Фабричные цеха тоже были почти безлюдны и погружены в сумрак и сонное уныние. Эти просторные прямоугольные помещения с рядом чугунных столбов, подпиравших посередине потолок, были уставлены ручными ткацкими станками Жаккарда, стоявшими у широких окон. Половина станков бездействовала, густая хлопковая пыль покрывала их, будто седой мох.

Несколько ламп, подвешенных к столбам, освещали центральный проход и работниц, наматывавших на ручных веретенах пряжу на катушки.
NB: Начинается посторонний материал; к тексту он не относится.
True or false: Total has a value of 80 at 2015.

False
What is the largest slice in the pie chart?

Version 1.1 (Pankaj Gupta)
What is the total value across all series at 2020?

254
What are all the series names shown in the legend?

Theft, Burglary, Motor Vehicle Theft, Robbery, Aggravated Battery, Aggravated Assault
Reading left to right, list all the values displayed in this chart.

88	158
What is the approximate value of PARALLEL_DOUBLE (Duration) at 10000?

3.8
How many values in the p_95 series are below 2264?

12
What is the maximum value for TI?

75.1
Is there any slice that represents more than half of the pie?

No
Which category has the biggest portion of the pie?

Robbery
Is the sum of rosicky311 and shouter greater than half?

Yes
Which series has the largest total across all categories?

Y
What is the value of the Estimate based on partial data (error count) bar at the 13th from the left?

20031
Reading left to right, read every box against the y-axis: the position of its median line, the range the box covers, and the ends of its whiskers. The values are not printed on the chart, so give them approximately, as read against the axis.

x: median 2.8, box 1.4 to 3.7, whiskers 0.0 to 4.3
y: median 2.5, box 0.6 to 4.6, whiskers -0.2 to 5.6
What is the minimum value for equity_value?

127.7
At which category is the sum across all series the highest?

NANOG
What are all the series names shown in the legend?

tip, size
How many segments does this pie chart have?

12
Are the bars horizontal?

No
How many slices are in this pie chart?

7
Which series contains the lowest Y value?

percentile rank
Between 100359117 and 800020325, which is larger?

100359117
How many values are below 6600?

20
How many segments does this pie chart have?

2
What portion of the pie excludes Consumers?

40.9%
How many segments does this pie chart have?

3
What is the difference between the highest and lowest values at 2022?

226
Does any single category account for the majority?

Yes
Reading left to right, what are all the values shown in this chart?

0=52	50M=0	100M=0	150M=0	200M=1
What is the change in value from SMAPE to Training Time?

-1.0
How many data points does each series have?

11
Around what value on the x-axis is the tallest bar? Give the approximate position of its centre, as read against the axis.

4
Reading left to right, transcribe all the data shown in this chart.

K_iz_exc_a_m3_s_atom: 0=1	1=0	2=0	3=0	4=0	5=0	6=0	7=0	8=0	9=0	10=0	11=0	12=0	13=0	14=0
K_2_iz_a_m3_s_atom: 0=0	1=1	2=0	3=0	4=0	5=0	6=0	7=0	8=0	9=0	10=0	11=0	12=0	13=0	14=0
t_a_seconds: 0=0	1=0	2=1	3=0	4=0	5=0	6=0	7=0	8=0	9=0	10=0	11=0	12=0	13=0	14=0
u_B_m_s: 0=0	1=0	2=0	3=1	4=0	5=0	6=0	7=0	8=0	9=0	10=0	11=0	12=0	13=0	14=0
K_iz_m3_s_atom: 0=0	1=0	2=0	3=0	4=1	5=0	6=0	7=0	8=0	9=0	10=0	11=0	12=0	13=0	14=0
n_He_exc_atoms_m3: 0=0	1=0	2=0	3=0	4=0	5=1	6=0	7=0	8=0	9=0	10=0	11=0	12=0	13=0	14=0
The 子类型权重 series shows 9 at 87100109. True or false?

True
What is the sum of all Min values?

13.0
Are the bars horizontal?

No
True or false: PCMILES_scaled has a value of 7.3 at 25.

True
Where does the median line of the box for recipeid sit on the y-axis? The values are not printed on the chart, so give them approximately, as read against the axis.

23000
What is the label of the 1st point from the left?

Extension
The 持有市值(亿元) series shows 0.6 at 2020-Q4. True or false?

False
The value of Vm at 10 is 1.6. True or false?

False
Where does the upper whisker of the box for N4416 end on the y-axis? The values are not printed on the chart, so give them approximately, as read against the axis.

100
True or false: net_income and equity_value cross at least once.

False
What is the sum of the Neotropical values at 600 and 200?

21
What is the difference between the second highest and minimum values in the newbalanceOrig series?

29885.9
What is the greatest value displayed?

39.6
Веретена усыпляюще урчали, сонно склонялись над ними работницы, и сонно постукивали полтора десятка работавших станков, которые в слабом желтоватом свете, падавшем сверху от ламп на столбах, напоминали гигантские коконы, фантастически обмотанные многотысячными слоями разноцветных нитей, расходящихся во всех направлениях; внутри коконов, будто шелковичные черви, шевелились рабочие, ткавшие узорчатые ткани; они автоматически наклонялись, одной рукой нажимая на бёрдо, а другой делая горизонтальное движение, чтобы подтянуть сверху шнуры, и одновременно переступая ногами по педалям; со свистом, точно желтые длинные жуки, пролетали челноки через полосу пряжи и с утомительным однообразием тем же путем возвращались обратно.

Работницы все были пожилые, они окидывали проходившего по цеху Травинского апатичными тусклыми взглядами и так же сонно и автоматично продолжали ткать.

С болью в душе шел Травинский по этому полуживому цеху, с болью смотрел на агонию ручного ремесла, которое с безумным упорством пыталось бороться против чудовищ, чьи гигантские тела, заряженные могучей энергией и гудящие неодолимой мощью, виднелись через окна этих цехов.

Он спрашивал про Баума — ему указывали куда-то жестом или кивком, не отрываясь от работы, а если отвечали вслух, то даже не повышали голоса — все двигались как сонные, полумертвые, вид у всех был равнодушный и печальный; одолевало уныние этих темных, притихших, умирающих цехов, по которым шел Травинский, натыкаясь на столбы, на бездействующие станки, на людей.

Он прошел первые этажи двух корпусов — везде было запустение, уныние, сонная одурь.

Травинского, удрученного еще и собственным положением, все сильнее разбирала тоска, он потерял надежду на помощь Баума, шел с чувством человека, идущего к безнадежно больному, — эта фабрика, где когда-то трудилось до пятисот человек, а теперь числилось не больше сотни, казалась ему больным, умирающим организмом, которому даже гигантские деревья, шумевшие за окнами, словно бы пели заупокойную.

Баума-старшего он нашел в третьем корпусе, выходившем на улицу.

Старик сидел в небольшой комнатке за столом, заваленным образцами товара в виде отрезанных длинных полос.